◆ Activity
Any images in the material are to be dropped while every line is retyped exactly.

++++ Source material

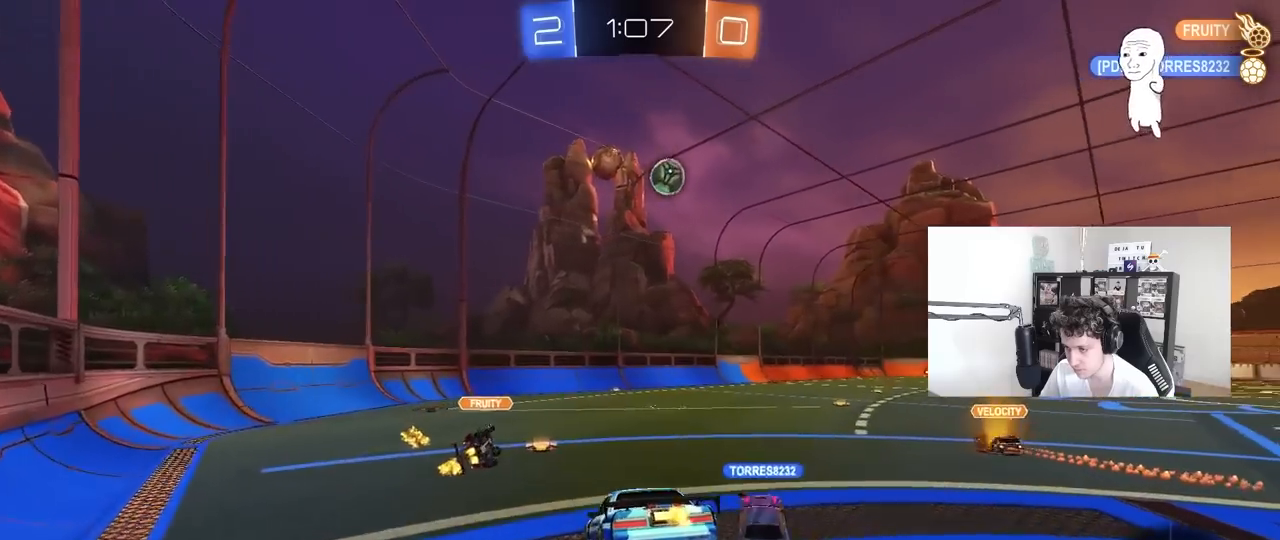
{"keys": ["w"], "mouse": [], "mouse_move": "still", "events": [[117, "d", "down"], [167, "a", "up"], [217, "s", "up"], [350, "d", "up"], [450, "w", "down"]]}
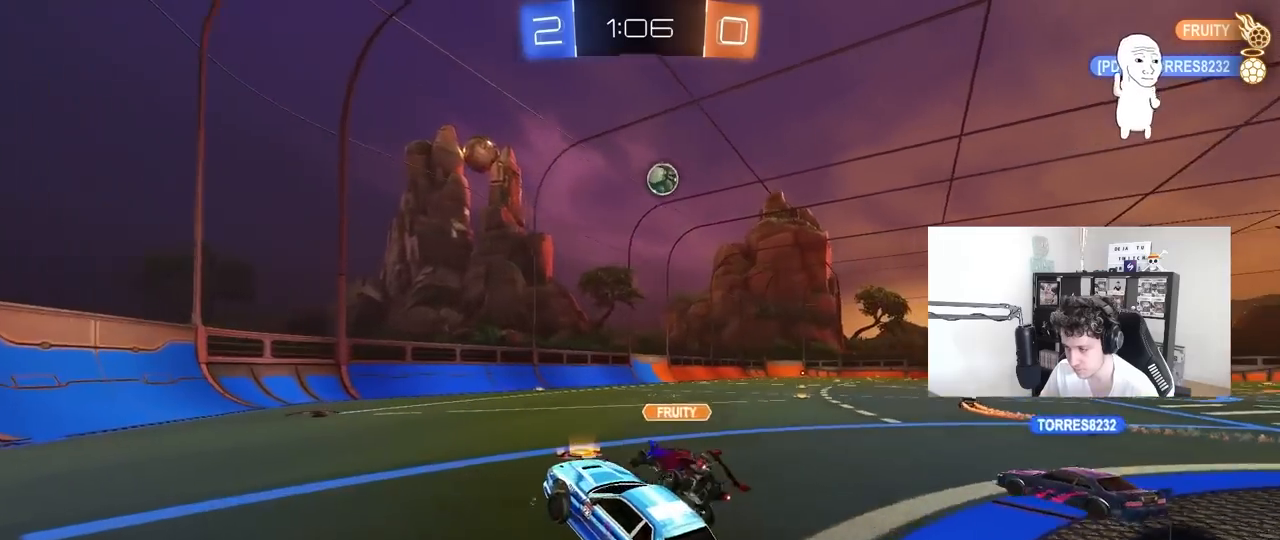
{"keys": ["w"], "mouse": [], "mouse_move": "still", "events": [[33, "mouse_right", "down"], [183, "mouse_right", "up"]]}
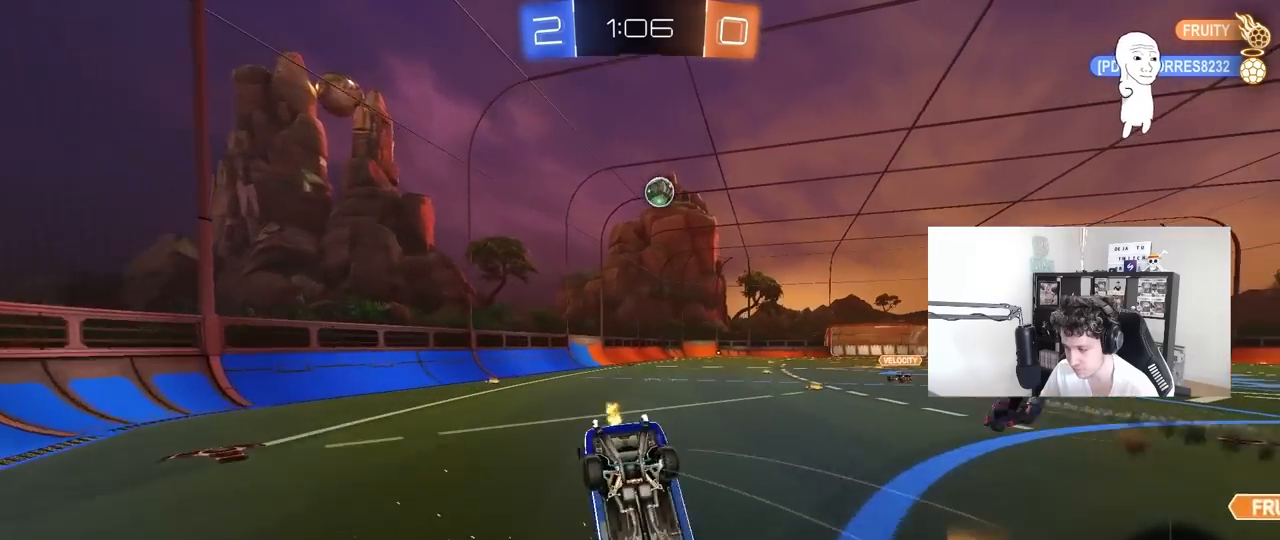
{"keys": ["d", "shift", "w"], "mouse": [], "mouse_move": "still", "events": [[67, "shift", "down"], [150, "d", "down"], [200, "shift", "up"], [333, "d", "up"], [383, "shift", "down"], [433, "d", "down"]]}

++++++++

◆ Output for this exercise
{"keys": ["w"], "mouse": [], "mouse_move": "still", "events": [[117, "d", "down"], [167, "a", "up"], [217, "s", "up"], [350, "d", "up"], [450, "w", "down"]]}
{"keys": ["w"], "mouse": [], "mouse_move": "still", "events": [[33, "mouse_right", "down"], [183, "mouse_right", "up"]]}
{"keys": ["d", "shift", "w"], "mouse": [], "mouse_move": "still", "events": [[67, "shift", "down"], [150, "d", "down"], [200, "shift", "up"], [333, "d", "up"], [383, "shift", "down"], [433, "d", "down"]]}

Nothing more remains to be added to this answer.